Lawfare means, and here I am being generous, the unethical and immoral use of bedrock American traditional rights to prevent the government from doing what the hell it feels like.

If this be treason, make the most of it.

I am offended by the term lawfare. Lawsuits are NOT a continuation of war by other means. Lawsuits are a way of resolving disputes. Some disputes are false; that's why we call some people "IP trolls" and refer with disdain to frivolous frequent filers. (Say that three times fast.)

But habeas? And where the heck did "Al Qaeda" come in here? If the prisoner was admittedly Al Qaeda, wouldn't things be different? Or adjudicated to be? Or had a trial?

Instead, this NRO headline implies heavily - and I'm so disgusted I don't even want to read the anti-freedom drivel surely contained at the other end of the link, but I probably will, just to see where he's going - that you don't need to find out the truth, in order to figure out if someone is guilty.

The new detainee law does certainly attempt to infringe habeas rights. I mean, that's the point. See this post at Balkinblog, er, Balkinization. It would be unconstitutional if it did that improperly - check your Constitution, article I, section 9:
The migration or importation of such persons as any of the states now existing shall think proper to admit, shall not be prohibited by the Congress prior to the year one thousand eight hundred and eight, but a tax or duty may be imposed on such importation, not exceeding ten dollars for each person.

The privilege of the writ of habeas corpus shall not be suspended, unless when in cases of rebellion or invasion the public safety may require it.

Now, if I can't prove I'm not Al Qaeda, as by seeking habeas relief, what's to stop governmental overreaching from plucking me, an Americna citizen, out of my life, putting me in jail, and denying me a lawyer and a trial?

If I'm not a terrorist, how can you defend imprisoning me without a trial? And if I won't ever get the opportunity to clear myself, how do you know I really am Al Qaeda?

In other words: bah.

On the plus side, this rant has cheered me up. Take that, depressing anti-libertarians.

(Followup: after briefly perusing the post, I note that the author is just flatly, plainly wrong. Constitutional limits don't give rights to citizens vs. non-citizens. They are limits on the powers of Congress, and of the government. Suspending habeas corpus unlawfully is beyond Congress' powers. Full stop.

_DESCRIPTION OF THE TASK:_
Write out, word for word, the part of the post on habeas corpus above that opens with the words containing "Now, if I can't" and closes with "am Al Qaeda?".

_DATA LISTING:_
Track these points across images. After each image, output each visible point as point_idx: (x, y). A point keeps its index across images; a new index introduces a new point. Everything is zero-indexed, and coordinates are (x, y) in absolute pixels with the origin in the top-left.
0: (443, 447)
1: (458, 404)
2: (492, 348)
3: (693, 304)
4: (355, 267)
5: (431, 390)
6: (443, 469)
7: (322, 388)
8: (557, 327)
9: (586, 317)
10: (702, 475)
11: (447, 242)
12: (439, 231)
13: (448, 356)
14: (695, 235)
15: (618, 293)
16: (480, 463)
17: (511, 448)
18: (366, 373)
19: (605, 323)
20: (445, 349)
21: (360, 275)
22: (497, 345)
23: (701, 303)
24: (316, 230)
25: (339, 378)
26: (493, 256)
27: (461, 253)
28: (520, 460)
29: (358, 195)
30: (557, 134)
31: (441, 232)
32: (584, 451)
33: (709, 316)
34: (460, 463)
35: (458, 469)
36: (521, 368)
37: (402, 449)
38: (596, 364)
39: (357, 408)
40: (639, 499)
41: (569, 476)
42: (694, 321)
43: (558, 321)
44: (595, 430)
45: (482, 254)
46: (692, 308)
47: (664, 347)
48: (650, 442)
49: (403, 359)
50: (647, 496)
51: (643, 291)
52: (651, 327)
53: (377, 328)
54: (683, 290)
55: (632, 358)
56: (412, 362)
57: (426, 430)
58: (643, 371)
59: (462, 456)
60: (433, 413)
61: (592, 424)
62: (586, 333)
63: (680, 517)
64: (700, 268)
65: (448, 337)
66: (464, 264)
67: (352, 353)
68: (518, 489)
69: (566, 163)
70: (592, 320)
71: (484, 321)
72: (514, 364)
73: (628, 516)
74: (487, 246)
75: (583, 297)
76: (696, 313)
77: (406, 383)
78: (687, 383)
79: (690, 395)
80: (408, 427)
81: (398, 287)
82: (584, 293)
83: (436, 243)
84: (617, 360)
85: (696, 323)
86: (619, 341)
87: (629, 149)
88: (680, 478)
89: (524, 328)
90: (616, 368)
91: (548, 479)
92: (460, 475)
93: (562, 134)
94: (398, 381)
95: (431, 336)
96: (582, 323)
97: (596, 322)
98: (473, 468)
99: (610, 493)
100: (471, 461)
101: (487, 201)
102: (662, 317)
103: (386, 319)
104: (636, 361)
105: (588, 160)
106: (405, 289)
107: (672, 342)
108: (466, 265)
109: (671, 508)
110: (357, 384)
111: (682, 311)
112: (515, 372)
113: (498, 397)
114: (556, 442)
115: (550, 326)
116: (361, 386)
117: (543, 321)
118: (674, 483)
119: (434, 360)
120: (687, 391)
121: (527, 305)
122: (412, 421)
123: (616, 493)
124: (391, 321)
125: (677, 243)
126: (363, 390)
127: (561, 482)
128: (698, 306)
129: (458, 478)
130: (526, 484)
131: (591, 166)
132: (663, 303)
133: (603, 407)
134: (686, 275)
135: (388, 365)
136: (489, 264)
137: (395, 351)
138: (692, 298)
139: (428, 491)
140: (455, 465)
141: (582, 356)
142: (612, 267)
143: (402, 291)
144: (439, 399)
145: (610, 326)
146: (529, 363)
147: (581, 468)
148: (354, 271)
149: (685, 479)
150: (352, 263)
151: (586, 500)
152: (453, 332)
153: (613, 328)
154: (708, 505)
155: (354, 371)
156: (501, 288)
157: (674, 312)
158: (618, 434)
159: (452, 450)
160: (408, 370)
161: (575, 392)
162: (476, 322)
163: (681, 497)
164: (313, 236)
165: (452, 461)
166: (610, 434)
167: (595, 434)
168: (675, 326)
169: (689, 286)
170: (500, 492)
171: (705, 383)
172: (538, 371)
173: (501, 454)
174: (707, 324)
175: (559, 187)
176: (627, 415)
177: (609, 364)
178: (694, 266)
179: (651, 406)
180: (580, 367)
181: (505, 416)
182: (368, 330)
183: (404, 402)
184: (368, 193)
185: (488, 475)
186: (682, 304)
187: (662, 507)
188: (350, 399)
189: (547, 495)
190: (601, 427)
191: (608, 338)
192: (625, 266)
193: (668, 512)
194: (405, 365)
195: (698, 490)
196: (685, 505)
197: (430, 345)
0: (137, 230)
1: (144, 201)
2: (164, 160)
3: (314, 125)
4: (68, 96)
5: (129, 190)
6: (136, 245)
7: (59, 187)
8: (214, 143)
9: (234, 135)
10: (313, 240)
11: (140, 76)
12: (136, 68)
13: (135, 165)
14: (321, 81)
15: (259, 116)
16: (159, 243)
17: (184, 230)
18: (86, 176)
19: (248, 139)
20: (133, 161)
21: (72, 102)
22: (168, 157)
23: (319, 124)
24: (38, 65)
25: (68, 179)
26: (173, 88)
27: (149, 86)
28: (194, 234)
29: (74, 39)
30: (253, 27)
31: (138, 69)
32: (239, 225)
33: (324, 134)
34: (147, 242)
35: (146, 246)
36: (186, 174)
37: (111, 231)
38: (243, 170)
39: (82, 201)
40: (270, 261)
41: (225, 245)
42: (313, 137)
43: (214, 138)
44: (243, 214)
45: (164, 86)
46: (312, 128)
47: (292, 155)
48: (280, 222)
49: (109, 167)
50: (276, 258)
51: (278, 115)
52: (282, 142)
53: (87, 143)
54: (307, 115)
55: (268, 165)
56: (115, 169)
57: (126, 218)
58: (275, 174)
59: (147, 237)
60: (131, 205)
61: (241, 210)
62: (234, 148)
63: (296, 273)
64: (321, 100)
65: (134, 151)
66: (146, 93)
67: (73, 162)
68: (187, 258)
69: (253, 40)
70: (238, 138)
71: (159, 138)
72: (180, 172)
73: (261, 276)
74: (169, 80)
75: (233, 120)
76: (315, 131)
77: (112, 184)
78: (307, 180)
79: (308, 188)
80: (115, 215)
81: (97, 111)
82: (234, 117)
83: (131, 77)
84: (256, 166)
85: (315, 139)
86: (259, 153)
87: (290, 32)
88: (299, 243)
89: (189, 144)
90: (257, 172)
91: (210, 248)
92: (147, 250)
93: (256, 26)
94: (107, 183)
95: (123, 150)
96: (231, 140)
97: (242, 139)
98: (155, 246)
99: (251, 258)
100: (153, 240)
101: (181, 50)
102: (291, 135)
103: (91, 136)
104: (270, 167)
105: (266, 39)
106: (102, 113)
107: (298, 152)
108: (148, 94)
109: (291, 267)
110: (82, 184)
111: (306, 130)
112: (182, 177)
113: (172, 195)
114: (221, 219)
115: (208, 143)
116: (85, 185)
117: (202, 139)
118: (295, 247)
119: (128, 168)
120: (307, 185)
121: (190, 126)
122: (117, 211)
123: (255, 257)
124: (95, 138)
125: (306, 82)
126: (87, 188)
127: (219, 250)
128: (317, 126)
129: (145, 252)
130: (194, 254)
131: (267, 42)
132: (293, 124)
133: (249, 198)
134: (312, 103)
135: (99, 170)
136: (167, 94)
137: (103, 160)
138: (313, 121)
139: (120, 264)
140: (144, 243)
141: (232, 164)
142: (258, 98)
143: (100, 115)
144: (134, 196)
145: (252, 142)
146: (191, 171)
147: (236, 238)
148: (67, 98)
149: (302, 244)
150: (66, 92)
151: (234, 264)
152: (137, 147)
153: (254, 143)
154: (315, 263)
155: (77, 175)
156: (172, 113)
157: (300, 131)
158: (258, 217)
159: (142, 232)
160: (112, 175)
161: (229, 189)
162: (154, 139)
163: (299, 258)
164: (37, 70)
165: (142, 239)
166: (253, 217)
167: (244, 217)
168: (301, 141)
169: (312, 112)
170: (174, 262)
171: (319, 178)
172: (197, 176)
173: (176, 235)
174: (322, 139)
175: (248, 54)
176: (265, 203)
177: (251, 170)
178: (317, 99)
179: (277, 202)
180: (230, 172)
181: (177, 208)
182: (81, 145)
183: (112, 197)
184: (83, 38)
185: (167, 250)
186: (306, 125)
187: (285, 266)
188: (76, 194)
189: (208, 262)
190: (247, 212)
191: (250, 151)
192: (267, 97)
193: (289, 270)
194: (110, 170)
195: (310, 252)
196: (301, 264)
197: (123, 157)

_ANSWER SECTION:_
Now, if I can't prove I'm not Al Qaeda, as by seeking habeas relief, what's to stop governmental overreaching from plucking me, an Americna citizen, out of my life, putting me in jail, and denying me a lawyer and a trial?

If I'm not a terrorist, how can you defend imprisoning me without a trial? And if I won't ever get the opportunity to clear myself, how do you know I really am Al Qaeda?